◆ Tarefas:
1. Devolva o trecho do texto sobre o filme Transe que vai de "Segundo a própria" até "vencer a eleição.", incluindo ambos.
2. No texto sobre o filme Transe, traduza para o inglês a frase "Achei interessante porque, de fato, só há possibilidade de mudança quando os opostos conseguem, no mínimo, conversar."

Em outubro de 2022, quando assisti Transe no Festival do Rio, escrevi: “Eu gostaria que “Transe” estreasse nas telas de cinema agora, antes do dia 30 de outubro. Eu gostaria que fosse lançado pra ver se alguém acorda ouvindo os discursos proferidos por Bolsonaro que estão no filme. Talvez seja ingênuo da minha parte achar que depois de quatro anos de tanto terror e um país tão mal governado, um filme vá fazer alguém acordar. Mas eu tenho esperança. Eu acredito no poder de mudança da arte. Acredito que, às vezes, uma coisa dita de outra forma, algo escancarado numa tela de cinema imensa possa fazer alguém enxergar os fatos que estão óbvios nas caras das pessoas e elas não veem. Sei lá, sou otimista (ou só assim pra eu não perder de vez a esperança na humanidade).”

Parece que Matheus Macena, que está no elenco do filme, concorda em parte comigo. Ele disse, em coletiva de imprensa que aconteceu no dia 29 de abril de 2024, que “o cinema tem poder”. O mais curioso é que essa sua fala veio como resposta de uma pergunta que eu fiz aos presentes: Anne Pinheiro Guimarães e Carolina Jabor, as diretoras de Transe, Luísa Arraes, Johnny Massaro, Ravel Andrade e o próprio Matheus, parte do elenco do longa.

A pergunta era: “Vocês acreditam que é possível o filme atingir alguém de fora da bolha?”. A resposta que mais gostei, além da de Matheus, foi a de Ravel Andrade. Ele disse que mais do que tocar pessoas que estão fora da bolha retratada no longa, o intuito é fazer as pessoas da bolha olharem para fora dela. Achei interessante porque, de fato, só há possibilidade de mudança quando os opostos conseguem, no mínimo, conversar.

Coletiva de imprensa virtual de "Transe".
Coletiva de imprensa virtual de “Transe”.

Mas sobre o que, afinal, é Transe?

Transe é um filme de ficção documental. Ou um documentário ficcional. Isso porque desde o princípio se propôs a não ser algo fechado. As diretoras Anne Pinheiro Guimarães e Carolina Jabor, em parceria com Luísa Arraes, que também é co-roteirista do filme, queriam documentar o processo das eleições de 2018. Mas não a parte política em si, mostrando os presidenciáveis em campanha em tal, e sim o que a eleição estava gerando na população.

Segundo a própria Anne, “o filme surgiu de uma angústia coletiva, um despertar para a política”. Contudo, não traz respostas, e sim, mostra a realidade de uma parte – muito privilegiada e nichada – da população. Nele, assistimos jovens de classe média que, em sua maioria, estava começando a entender e se interessar por política naquela época, muito devido aos caos existente e ao desespero causado por uma iminente vitória de um candidato de extrema-direita. Que, infelizmente, veio a vencer a eleição.

◆ Registros armazenados:
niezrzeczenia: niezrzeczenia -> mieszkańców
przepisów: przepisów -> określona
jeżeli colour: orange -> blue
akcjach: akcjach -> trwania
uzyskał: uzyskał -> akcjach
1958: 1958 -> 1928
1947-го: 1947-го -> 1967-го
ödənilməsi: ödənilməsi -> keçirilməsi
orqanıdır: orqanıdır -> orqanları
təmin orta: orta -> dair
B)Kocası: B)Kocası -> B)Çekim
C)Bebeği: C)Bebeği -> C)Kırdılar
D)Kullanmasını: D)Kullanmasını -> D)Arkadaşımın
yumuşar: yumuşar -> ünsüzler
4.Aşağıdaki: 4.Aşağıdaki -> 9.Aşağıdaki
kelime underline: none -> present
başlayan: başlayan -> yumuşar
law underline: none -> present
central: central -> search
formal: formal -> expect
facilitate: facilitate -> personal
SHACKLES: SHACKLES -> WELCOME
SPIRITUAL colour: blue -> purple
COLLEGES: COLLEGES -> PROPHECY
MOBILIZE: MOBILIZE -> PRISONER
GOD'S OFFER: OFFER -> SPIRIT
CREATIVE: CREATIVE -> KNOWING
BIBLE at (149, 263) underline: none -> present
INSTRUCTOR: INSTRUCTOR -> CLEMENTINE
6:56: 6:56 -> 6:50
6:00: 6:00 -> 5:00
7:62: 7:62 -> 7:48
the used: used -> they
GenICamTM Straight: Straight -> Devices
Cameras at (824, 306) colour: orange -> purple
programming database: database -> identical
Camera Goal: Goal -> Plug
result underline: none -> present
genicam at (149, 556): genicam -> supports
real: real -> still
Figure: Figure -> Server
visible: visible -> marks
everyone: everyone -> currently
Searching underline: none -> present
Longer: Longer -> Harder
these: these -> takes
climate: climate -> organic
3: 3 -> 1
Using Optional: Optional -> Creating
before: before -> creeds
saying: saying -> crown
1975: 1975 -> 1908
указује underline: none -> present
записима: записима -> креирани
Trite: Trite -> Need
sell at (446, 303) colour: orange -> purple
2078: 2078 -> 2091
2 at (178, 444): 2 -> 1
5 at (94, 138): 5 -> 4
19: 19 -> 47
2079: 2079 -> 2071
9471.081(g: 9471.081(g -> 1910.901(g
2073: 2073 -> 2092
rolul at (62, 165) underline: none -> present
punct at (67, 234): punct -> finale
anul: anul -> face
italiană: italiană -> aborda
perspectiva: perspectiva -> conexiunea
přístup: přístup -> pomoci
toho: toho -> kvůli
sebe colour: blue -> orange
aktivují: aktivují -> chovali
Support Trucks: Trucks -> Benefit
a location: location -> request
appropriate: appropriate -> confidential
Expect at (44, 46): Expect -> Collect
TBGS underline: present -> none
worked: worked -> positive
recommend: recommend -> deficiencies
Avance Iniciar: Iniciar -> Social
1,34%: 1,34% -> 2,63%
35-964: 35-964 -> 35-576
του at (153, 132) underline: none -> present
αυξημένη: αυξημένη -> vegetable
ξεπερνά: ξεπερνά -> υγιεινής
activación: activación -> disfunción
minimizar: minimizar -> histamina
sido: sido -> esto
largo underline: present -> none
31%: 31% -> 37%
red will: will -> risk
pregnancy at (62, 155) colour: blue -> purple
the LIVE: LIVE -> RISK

◆ Conjunto de respostas:
1.
Segundo a própria Anne, “o filme surgiu de uma angústia coletiva, um despertar para a política”. Contudo, não traz respostas, e sim, mostra a realidade de uma parte – muito privilegiada e nichada – da população. Nele, assistimos jovens de classe média que, em sua maioria, estava começando a entender e se interessar por política naquela época, muito devido aos caos existente e ao desespero causado por uma iminente vitória de um candidato de extrema-direita. Que, infelizmente, veio a vencer a eleição.

2. I found it interesting because, in fact, change is only possible when opposites can, at the very least, talk to each other.